··· Given information ···

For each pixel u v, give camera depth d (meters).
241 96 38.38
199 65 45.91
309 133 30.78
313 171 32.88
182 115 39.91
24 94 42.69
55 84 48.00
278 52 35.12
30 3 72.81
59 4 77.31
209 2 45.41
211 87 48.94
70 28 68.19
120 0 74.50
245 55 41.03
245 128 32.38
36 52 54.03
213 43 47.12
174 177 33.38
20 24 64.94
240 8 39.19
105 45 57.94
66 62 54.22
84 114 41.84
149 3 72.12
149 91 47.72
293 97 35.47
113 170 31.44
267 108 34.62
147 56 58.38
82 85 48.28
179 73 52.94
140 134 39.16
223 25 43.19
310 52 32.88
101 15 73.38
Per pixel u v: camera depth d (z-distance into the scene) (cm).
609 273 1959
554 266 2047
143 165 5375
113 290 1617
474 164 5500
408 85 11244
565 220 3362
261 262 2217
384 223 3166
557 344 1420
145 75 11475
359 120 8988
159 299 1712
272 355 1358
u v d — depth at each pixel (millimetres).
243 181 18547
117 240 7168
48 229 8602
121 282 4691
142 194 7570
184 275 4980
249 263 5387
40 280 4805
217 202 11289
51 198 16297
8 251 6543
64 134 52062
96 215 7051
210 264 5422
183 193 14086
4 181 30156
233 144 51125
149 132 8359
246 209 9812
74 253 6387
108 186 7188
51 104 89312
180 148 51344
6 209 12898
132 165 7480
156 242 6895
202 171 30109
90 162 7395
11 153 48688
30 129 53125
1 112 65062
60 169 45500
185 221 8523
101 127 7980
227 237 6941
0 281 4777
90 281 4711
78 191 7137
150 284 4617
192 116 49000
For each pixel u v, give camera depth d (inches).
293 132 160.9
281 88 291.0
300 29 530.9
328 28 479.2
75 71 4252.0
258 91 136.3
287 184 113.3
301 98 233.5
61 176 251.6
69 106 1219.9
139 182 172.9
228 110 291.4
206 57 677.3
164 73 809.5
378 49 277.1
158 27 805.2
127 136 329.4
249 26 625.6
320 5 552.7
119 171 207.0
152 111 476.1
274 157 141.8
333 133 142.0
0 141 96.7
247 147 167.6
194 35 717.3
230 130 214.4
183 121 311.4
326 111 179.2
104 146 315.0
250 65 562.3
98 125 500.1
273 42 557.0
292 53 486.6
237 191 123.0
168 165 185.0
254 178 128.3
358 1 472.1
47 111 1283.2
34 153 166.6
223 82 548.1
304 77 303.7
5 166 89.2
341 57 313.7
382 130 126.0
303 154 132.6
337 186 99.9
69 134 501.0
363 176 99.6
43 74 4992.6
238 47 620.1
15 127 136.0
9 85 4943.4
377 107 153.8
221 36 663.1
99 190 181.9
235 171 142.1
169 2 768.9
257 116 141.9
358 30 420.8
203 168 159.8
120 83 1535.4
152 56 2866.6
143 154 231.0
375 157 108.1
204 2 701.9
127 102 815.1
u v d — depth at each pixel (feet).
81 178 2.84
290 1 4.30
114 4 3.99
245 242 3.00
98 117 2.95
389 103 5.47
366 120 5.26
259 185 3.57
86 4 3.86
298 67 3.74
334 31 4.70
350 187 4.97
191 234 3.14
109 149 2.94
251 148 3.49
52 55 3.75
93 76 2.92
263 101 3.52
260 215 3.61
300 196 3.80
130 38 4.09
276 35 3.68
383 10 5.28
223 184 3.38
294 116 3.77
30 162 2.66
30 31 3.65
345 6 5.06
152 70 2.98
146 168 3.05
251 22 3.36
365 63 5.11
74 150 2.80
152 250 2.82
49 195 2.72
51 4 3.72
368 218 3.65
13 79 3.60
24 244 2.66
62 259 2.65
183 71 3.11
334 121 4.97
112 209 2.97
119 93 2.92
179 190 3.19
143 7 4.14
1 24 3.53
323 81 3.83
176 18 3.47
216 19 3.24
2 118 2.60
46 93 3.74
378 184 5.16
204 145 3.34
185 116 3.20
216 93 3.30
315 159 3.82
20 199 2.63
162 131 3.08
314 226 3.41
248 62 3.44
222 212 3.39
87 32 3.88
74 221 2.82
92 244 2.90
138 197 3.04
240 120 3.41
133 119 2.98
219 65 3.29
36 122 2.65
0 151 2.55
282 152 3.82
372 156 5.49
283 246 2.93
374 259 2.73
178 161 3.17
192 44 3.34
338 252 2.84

···

> What the task asks
As the answer, set down only the lines from the data above between the one holding "90 162 7395" and the one holding "158 27 805.2", inclusive, exactly as they read.

> Response to the exercise
90 162 7395
11 153 48688
30 129 53125
1 112 65062
60 169 45500
185 221 8523
101 127 7980
227 237 6941
0 281 4777
90 281 4711
78 191 7137
150 284 4617
192 116 49000
For each pixel u v, give camera depth d (inches).
293 132 160.9
281 88 291.0
300 29 530.9
328 28 479.2
75 71 4252.0
258 91 136.3
287 184 113.3
301 98 233.5
61 176 251.6
69 106 1219.9
139 182 172.9
228 110 291.4
206 57 677.3
164 73 809.5
378 49 277.1
158 27 805.2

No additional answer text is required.